I told her to go ahead, not adding that Mr. Koleski had other things to do at the moment beside worry about where I was.
"Anyway, honey, this is the last place the boys would expect to find me." I explained that all over again carefully. "And I won't take any chances."
She did not argue it any further. "When will you call me?"
"As soon as I know. It might be late, really late. So don't worry." Don't worry, indeed. I wondered how many thousands of times I had said those meaningless words already.
I said good-by, and then settled myself in the most comfortable chair near the telephone. I had put the car in the garage and closed the doors, so that no casual passer-by could tell that it was there. When night came I would not put on any lights. I had my gun. All I had to do was sit.
I could see a thin segment of street between the window curtains. The boy on the bicycle rode by going the other way, with the brown-and-white dog bounding behind him. After that there was nothing but an occasional car.
The afternoon wore on. Nothing happened. The house was warm and stuffy. I got heavy-headed but I didn't want to sleep. I got hungry and found a box of cookies in the kitchen, and washed them down with tap water. They were very sweet cookies, and I did not feel well after I ate them. My leg took a spell of aching, and no matter how I squirmed and twisted I couldn't ease it. I was bored to the point of madness and too petulant to read.
And the damned phone would not ring.
It was not going to ring. The whole thing was a pipe dream, and Bill was a thousand miles away by now.
Or it would ring, and it would turn out to be good old So-and-So you used to know in the Army, in town for a few days, and how are you?
The shadows got longer and deeper and the light went out of the sky.
Someone knocked.
I nearly came out of my skin, but it was only Andy and Jane, bringing sandwiches and a Thermos of coffee.
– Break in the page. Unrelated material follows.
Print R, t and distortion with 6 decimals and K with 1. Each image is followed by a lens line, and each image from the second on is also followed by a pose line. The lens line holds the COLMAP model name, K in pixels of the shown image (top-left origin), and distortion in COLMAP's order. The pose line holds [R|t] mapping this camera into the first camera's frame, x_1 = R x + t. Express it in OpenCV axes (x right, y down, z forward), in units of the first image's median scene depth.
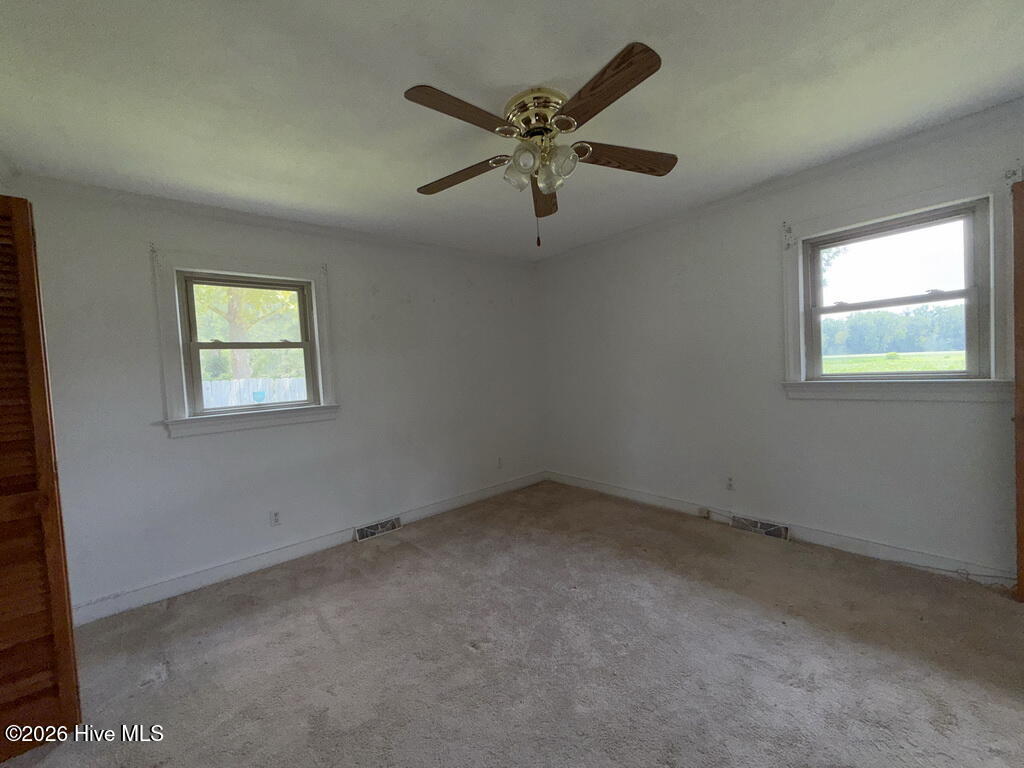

I was starved again and grateful, and I said so. We sat around in the dark for a while, talking, and they tried to get me to come and sit in their yard, but I didn't want to run the risk of not being able to get back in time if the phone did ring. It was kind of creepy in the house with all the lights out. I didn't blame them for wanting to go. I asked Jane to call Tracey for me, and she said she would. It was lonesome after they left. The Thompsons, on the other side, were out.